Vintage Hollywood car chases are the main inspiration throughout, and it certainly lends a back to basics feel and confidence to this beleaguered franchise. Its driving is intractably on the arcade side of things, forever in the pursuit of the highest possible speed rather than necessarily the highest skill, but it’s designed to make you feel as though you’re genuinely behind a wheel – certainly, the dashboard camera seems the most enjoyable way to play, although top-down and bonnet views are in there too.
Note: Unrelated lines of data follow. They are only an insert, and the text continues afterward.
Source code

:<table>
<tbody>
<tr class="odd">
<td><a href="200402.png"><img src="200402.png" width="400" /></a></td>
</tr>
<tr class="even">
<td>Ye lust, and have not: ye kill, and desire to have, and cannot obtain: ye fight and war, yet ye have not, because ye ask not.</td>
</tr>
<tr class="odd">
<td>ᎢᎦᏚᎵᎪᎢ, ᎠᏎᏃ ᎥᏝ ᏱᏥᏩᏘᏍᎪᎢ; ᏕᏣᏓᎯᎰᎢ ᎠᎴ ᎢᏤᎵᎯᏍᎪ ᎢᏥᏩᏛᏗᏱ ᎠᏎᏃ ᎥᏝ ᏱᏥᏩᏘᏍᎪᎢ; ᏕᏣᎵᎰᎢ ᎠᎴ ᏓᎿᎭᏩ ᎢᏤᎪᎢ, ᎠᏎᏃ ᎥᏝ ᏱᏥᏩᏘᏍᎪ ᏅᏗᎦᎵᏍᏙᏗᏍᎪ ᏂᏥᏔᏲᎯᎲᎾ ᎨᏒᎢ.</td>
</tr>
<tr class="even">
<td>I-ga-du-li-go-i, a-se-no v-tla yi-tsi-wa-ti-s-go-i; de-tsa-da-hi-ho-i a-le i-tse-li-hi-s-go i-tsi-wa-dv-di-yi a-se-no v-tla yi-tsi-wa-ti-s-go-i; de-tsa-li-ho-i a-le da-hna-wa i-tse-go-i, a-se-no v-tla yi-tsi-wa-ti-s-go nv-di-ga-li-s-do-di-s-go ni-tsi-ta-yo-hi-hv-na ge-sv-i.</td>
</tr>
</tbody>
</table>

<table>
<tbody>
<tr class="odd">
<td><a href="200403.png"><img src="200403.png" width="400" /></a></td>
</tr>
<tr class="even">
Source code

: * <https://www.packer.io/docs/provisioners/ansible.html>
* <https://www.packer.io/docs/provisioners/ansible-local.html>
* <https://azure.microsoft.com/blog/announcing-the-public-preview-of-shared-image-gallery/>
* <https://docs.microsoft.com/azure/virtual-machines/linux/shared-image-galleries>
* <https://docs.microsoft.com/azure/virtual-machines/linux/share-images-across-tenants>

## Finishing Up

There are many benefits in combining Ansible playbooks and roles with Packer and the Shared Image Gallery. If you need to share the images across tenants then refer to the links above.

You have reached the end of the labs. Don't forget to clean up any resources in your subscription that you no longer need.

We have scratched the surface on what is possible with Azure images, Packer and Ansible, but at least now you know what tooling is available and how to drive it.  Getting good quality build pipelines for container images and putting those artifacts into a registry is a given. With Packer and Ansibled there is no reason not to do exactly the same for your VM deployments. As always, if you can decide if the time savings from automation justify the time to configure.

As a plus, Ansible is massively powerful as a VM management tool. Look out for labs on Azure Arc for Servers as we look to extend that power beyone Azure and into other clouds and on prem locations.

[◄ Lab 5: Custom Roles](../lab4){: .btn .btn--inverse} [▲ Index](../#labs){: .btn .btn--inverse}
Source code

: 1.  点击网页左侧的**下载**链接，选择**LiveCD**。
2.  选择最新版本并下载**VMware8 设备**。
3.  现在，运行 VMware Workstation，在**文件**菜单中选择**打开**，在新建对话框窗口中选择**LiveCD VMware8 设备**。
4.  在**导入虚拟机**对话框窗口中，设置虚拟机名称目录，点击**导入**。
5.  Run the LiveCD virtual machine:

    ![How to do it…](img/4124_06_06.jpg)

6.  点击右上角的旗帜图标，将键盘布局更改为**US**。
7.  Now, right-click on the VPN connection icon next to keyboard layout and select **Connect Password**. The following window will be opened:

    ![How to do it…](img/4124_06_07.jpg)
A diligent and good- (if not perhaps spectacular) looking recreation of much of San Francisco lends itself well to this – all those steep hills and large intersections, and of course the iconic downhill zig-zag of Lombard Street, which you get to cheerfully tackle about half an hour into the game. D:SF manages to be both very familiar in that the driving is akin to a mildly less cartoonish GTA and appealingly fresh thanks to the Shift mechanic and proud refusal to let you pound the streets on foot.
So: pleasantly surprised, so far at least. It’s a game that takes its name very seriously, even if it employs some ludicrous concepts to ensure you remain Driver, not Walker. Hard to say, at this stage, if it’s relatively one-note focus (though bear in mind driving splinters neatly into chasing, racing, stunts and wrecking) can remain fresh over a long period, but it’s entirely obvious already that Driver’s heart and confidence is back. Hopefully, come its September 2 release date, we can convince ourselves that the horrors of Driver 3 were a collective hallucination.
Driver: San Francisco is due out on PC and console funboxtoys on September 2, 2011. Full disclosure: the version played at this stage was Xbox 360, hence while we’re discussing concept and features here we’d be telling porky-pies if we passed any comment on its Windows performance and feel as yet. While we’ll strive to get time with the PC version before release, we’re told it will apparently boast no particularly notable improvements/differences over that version, bar yer usual resolution and controller tweaks.